Venezuela – USA Transport Tax Agreement (1987)

U.S.A. — VENEZUELA TRANSPORT TAX TREATY (1987)

This Treaty was signed on December 29, 1987 and entered into force on December 29, 1987.

AGREEMENT BETWEEN THE GOVERNMENT OF THE UNITED STATES OF AMERICA AND THE GOVERNMENT OF THE REPUBLIC OF VENEZUELA FOR THE AVOIDANCE OF DOUBLE TAXATION WITH RESPECT TO SHIPPING AND AIR TRANSPORT

Article 1

For the purposes of this agreement:

1.

(a) The term “U.S. tax” means the Federal income taxes imposed by the Internal Revenue Code, including the tax on gross income imposed by section 887.

(b) The term “Venezuelan tax” means the Tax on Income (Impuesto sobre la Renta).

2. The term “Contracting State” means the United States or Venezuela, as the case may be.
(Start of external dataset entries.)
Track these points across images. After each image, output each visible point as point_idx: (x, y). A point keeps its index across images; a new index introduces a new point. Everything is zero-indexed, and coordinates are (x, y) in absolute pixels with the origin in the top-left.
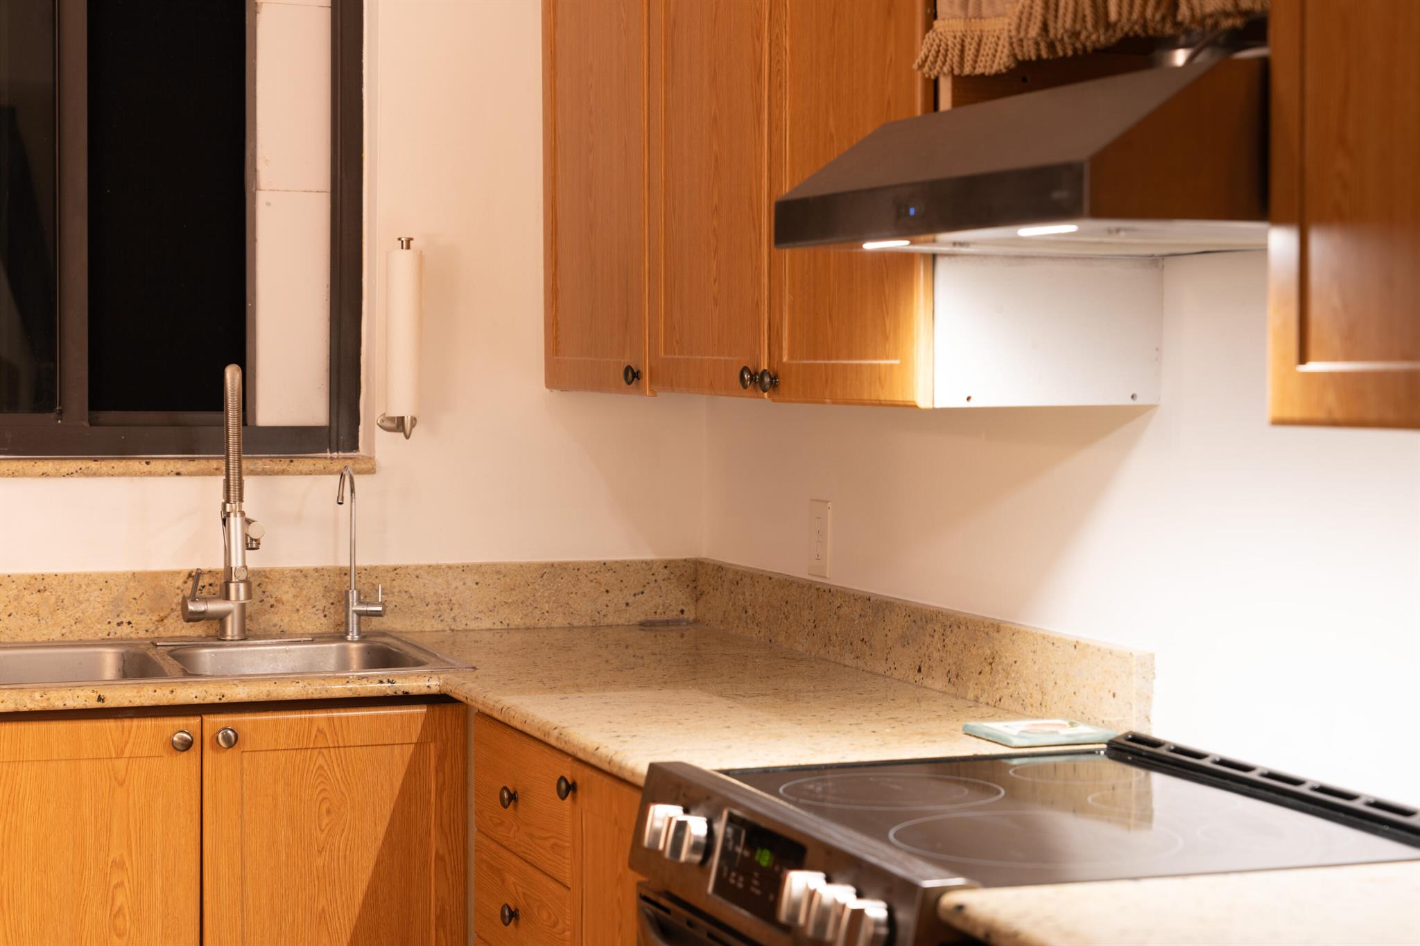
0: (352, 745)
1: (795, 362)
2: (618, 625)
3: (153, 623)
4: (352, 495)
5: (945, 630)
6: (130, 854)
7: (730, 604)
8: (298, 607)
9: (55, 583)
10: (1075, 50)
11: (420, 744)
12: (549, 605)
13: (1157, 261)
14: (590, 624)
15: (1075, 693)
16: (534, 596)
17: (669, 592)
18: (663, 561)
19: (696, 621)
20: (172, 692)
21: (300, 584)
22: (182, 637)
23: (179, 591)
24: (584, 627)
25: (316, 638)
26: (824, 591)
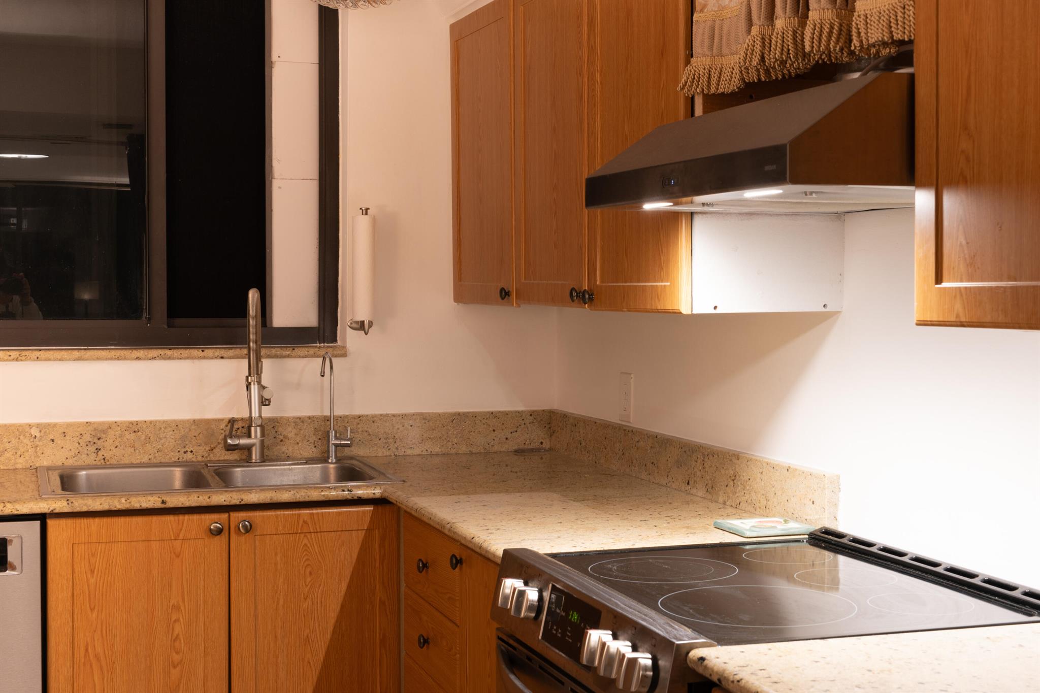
0: (326, 531)
1: (604, 284)
2: (501, 452)
3: (207, 452)
4: (331, 371)
5: (704, 458)
6: (184, 601)
7: (572, 439)
8: (298, 441)
9: (144, 426)
10: (783, 75)
11: (369, 530)
12: (457, 440)
13: (840, 216)
14: (483, 451)
15: (788, 501)
16: (447, 433)
17: (533, 431)
18: (529, 411)
19: (550, 449)
20: (209, 497)
21: (299, 427)
22: (225, 460)
23: (222, 432)
24: (479, 453)
25: (308, 461)
26: (629, 431)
3. The term “enterprise of a Contracting State” means:

(a) in the case of a Venezuelan enterprise, enterprises owned by the Government of Venezuela, Venezuelan public entities, whether national or local in character, and individuals who are residents of Venezuela for tax purposes and not citizens of the United States, or by corporations or companies created and organized under the laws of Venezuela and having their seat of effective management in Venezuela.

(b) in the case of a United States enterprise, an enterprise owned by the Government of the United States or a political subdivision or local authority thereof, or by individuals who are citizens or residents of the United States and not residents of Venezuela, or by companies created under the laws of the United States.

(c) It is understood that for a corporation to claim the benefits of this Agreement as an enterprise of a Contracting State, it must satisfy the requirements of the law of the other Contracting State designed to limit such benefits to corporations owned by residents of the first-mentioned State.

4. The term “profits and income” means all income derived from the international operation of ships or aircraft, including income from the rental of ships or aircraft an a full (time or voyage) basis. It also includes income from the rental on a bareboat basis of ships and aircraft used in international transport, income from the rental of containers and related equipment used in international transport, and gains from the alienation of ships, aircraft or containers operated in international transport, provided that such activity of rental or alienation is incidental to the international operation of ships or aircraft.

5. The term “competent authority” means:

(a) in the case of the United States, the Secretary of the Treasury or his delegate; and

(b) in the case of Venezuela, the General Directorate of Revenues of the Ministry of Finance.

6. The term “international operation of ships or aircraft” means the activity of transporting by ship or aircraft passengers, cargo, or mail and other directly related activities carried on by the owner, lessor or charterer of ships or aircraft.

Article 2

1. Subject to the provision of Article 3 of this Agreement, profits and income from the international operation of ships or aircraft derived by an enterprise of a Contracting State shall be exempt from tax in the other Contracting State.

2. The provisions of this Article shall also apply to profits or income from participation in a pool, a joint business, or an international operating agency.

Article 3

The exemption provided by Article 2 shall apply to an enterprise of a Contracting State which serves a port or an airport situated in the territory of the other Contracting State.

Article 4

The competent authorities of the Contracting States shall endeavor to resolve by mutual agreement any difficulty or doubt arising as to the application of this Agreement.

Article 5

The competent authorities of the Contracting States will endeavor to assure that the tax benefits provided in this Agreement are not enjoyed by enterprises of third States.

Article 6

The Contracting States shall notify each other through diplomatic channels when the constitutional requirements for the entry into force of this Agreement have been satisfied. The Agreement shall enter into force on the date of the later of these notifications and shall have effect with respect to taxable years beginning on or after January 1, 1987.

Article 7

This Agreement may be terminated by either Contracting State giving notice of termination through diplomatic channels. In such case it shall cease to have effect with respect to taxable years beginning on or after January 1 of the calendar year following the year in which the notice of termination was given.

Done at Caracas this twenty ninth day of December, nineteen hundred eighty seven, in duplicate, in the English and Spanish languages, each text being equally authentic.